301-OR: Lipin 1–Mediated Phosphatidic Acid Phosphatase Activity in Adipocytes Regulates Systemic Insulin Sensitivity on High-Fat Diet

Emerging evidence suggests that the capacity of adipocytes to appropriately store lipids and prevent their ectopic accumulation in liver and skeletal muscle may be an important regulator of systemic insulin sensitivity. Lipin 1 is a lipid phosphatase that is highly expressed in adipocytes and catalyzes the conversion of phosphatidic acid (PA) to diacylglycerol (DAG); the penultimate step in triglyceride synthesis. Adipose tissue lipin 1 expression positively correlates with insulin sensitivity in obese humans and mouse models. To test the role of adipose tissue lipin 1 in systemic insulin sensitivity, we generated mice lacking lipin 1 in adipocytes (Adn-Lpin1-/- mice). On normal chow, loss of lipin 1 in adipocytes modestly reduced white and brown adipose tissue mass, but did not affect glucose tolerance or insulin sensitivity. However, in response to 2 weeks high fat diet (HFD; 60% fat) feeding, Adn-Lpin1-/- mice remained lean, but developed hyperglycemia compared to littermate wild type (WT) mice. Lipidomic analyses demonstrated an increase in liver lipids (PA, DAG, and triglyceride) in HFD-fed Adn-Lpin1-/- mice compared to WT controls, whereas only PA accumulated in skeletal muscle. Plasma triglyceride concentration was not different, but free fatty acids and glycerol were significantly reduced in Adn-Lpin1-/- vs.

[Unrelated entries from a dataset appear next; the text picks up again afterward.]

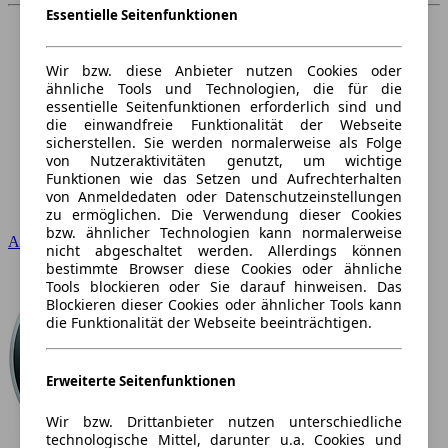
Essentielle Seitenfunktionen
Wir bzw. diese Anbieter nutzen Cookies oder
ähnliche Tools und Technologien, die für die
essentielle Seitenfunktionen erforderlich sind und
die einwandfreie Funktionalität der Webseite
sicherstellen. Sie werden normalerweise als Folge
von Nutzeraktivitäten genutzt, um wichtige
Funktionen wie das Setzen und Aufrechterhalten
von Anmeldedaten oder Datenschutzeinstellungen
zu ermöglichen. Die Verwendung dieser Cookies
bzw. ähnlicher Technologien kann normalerweise
Audi
nicht abgeschaltet werden. Allerdings können
bestimmte Browser diese Cookies oder ähnliche
Tools blockieren oder Sie darauf hinweisen. Das
Blockieren dieser Cookies oder ähnlicher Tools kann
die Funktionalität der Webseite beeinträchtigen.
Erweiterte Seitenfunktionen
Wir bzw. Drittanbieter nutzen unterschiedliche
technologische Mittel, darunter u.a. Cookies und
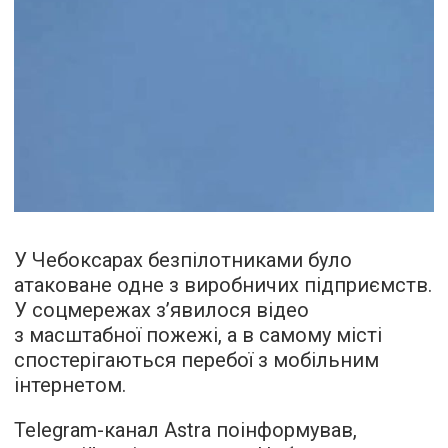
У Чебоксарах безпілотниками було
атаковане одне з виробничих підприємств.
У соцмережах з’явилося відео
з масштабної пожежі, а в самому місті
спостерігаються перебої з мобільним
інтернетом.
Telegram-канал Astra поінформував,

WT mice fed HFD, suggesting that lipolysis may be decreased. Plasma adiponectin and resistin were significantly reduced in HFD-fed Adn-Lpin1-/- vs. WT control mice while leptin concentrations were not different. Lastly, with 5 weeks of HFD feeding, despite being leaner, Adn-Lpin1-/- mice became markedly hyperglycemic and glucose intolerant compared to littermate WT controls. Collectively, these data suggest that loss of lipin 1 in adipocytes leads to insulin resistance on HFD, likely due to an impaired capacity to store lipids appropriately in adipose tissue. Disclosure A.J. Lutkewitte: None. B.N. Finck: Advisory Panel; Self; Cirius Therapeutics. Stock/Shareholder; Self; Cirius Therapeutics.